The payoff is not only fewer tokens. It is fewer tool calls, fewer dead ends, and less churn in the agent’s working set. That matters because agents are often slow in exactly the places humans are slow: they over-read, then over-correct, then read again.

SEARCH IS NOT CONTEXT

What this means for Claude Code and Cursor in a real repo

Claude Code and Cursor are both better when the server can carry repository context cleanly. The question is not whether they support MCP in some abstract sense. The question is whether a given server can answer the kinds of repository questions your team actually asks.

A staff engineer should judge a server on one concrete criterion: can it answer a changed-symbol question without forcing the agent to reread the whole tree? If the answer is yes, you probably have something useful. If the answer is “it can list files,” you probably do not.

A short scenario is enough to see the difference. A pull request changes auth/session.ts. Claude Code asks the server for context on the changed symbol, gets back callers, ownership, related docs, and a recent decision, then reads one targeted implementation file. Cursor can do the same if the server exposes the right contract. The agent stays in query mode instead of falling back into file soup.

That is the real adoption test: not whether MCP exists, but whether the server reduces rereads and tool calls while preserving answer quality. If it does, the protocol is doing work. If it does not, you have a nicer name for a search index.

Tools like Repowise, Sourcegraph, and DeepWiki implement this differently, but the evaluation is the same: can the client ask for the right context, and does the server return it in a shape the model can use? Claude Code

FAQ

What does Model Context Protocol actually send to Claude Code?

It sends structured protocol messages: discovery, tool definitions, tool calls, and tool results. Claude Code is the client that issues the requests; the server returns data in the shape the tool contract defines.

How does an MCP tool call work on the wire?

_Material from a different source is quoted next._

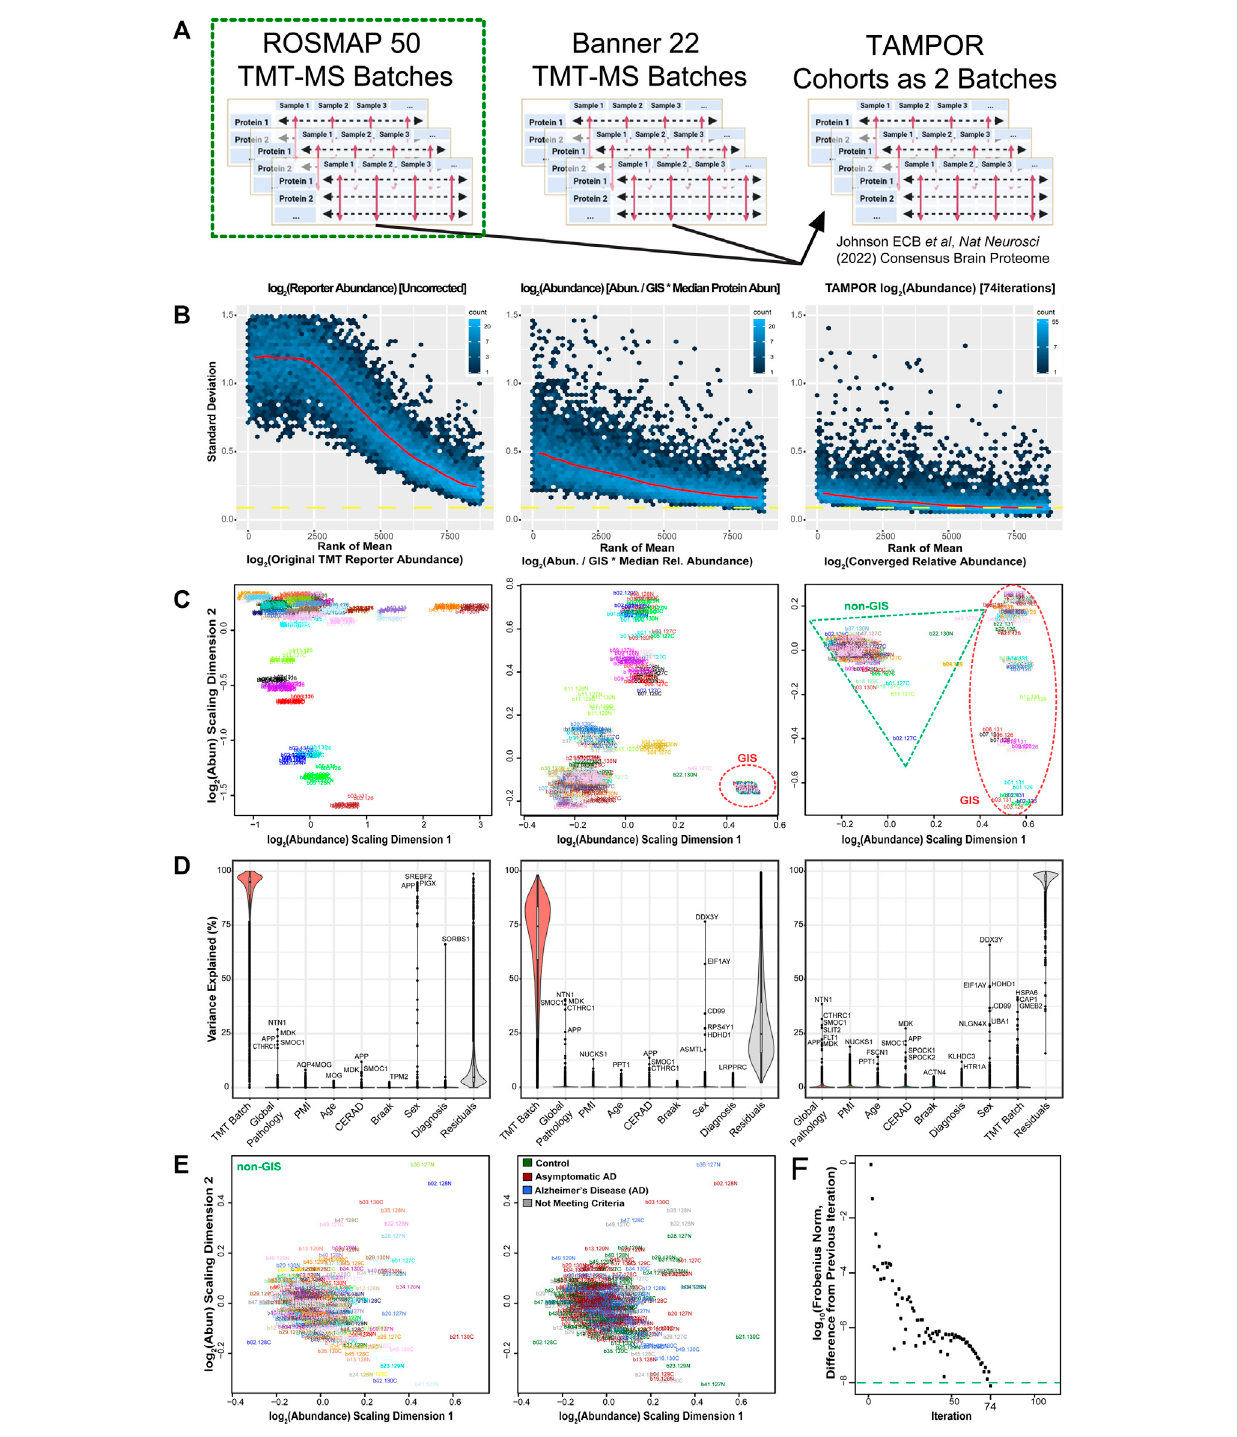
Usecase1:TAMPORcorrectionofTMT-MSdataof400frontalcortexbrainproteomeswithadefectinGIS. (A) TAMPORwasperformedsequentially ontwocohortsofTMT-MSdata, fi rsttoremoveintracohortbatcheffects,andthentoharmonizeacrossthetwocohorts,ROSMAP(50TMT-MSbatches), and Banner-SunHealth (22 TMT-MS batches). (B) Mean-SD plots of variance in original ROSMAP50 TMT log 2 abundance data for 400 case samples plus 100 GIS samples ( left ), naïve ratio-corrected log 2 abundance ( center ), and TAMPOR log 2 abundance ( right ), indicating progressive improvement in reduction of overall variance. (C) MDS plots of inter-sample variance with sample names as labels, colored by batch. Left , original ROSMAP50 TMT log 2 abundance; center , naïve ratio-corrected log 2 abundance; and right , TAMPOR log 2 abundance. GIS sample cluster(s) are circled in the center and right panels with a red dashed ellipse. Non-GIS samples are within the green dashed triangle on the right. (D) Variance partitioning violin plots indicating median variance explained by each variable, with the top proteins for clinical, pathological, and demographic variables speci fi ed. Left ,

The client sends a request with a tool name and arguments, usually through JSON-RPC-style messaging. The server responds with structured content or an error, and the model reasons over that response instead of guessing from raw files.

Is Model Context Protocol just a way to read files?

No. A file reader gives you bytes or text. The model context protocol can expose tools, resources, and prompts, plus structured results like symbols, ownership, history, and decisions. File access is one possible capability, not the point.

Why is MCP better than grep for codebase context?

grep finds text matches. MCP can return precomputed context that already answers the next question: who owns this symbol, what calls it, what changed recently, and which docs or decisions matter. That usually means fewer rereads and fewer tool calls.

What should I look for before adopting an MCP server?

Ask whether the server can answer a real repository question without dumping raw files. If it can return symbol-level context, ownership, freshness, and related decisions in a predictable schema, it is probably useful. If it only wraps search, it is not much more than grep with ceremony.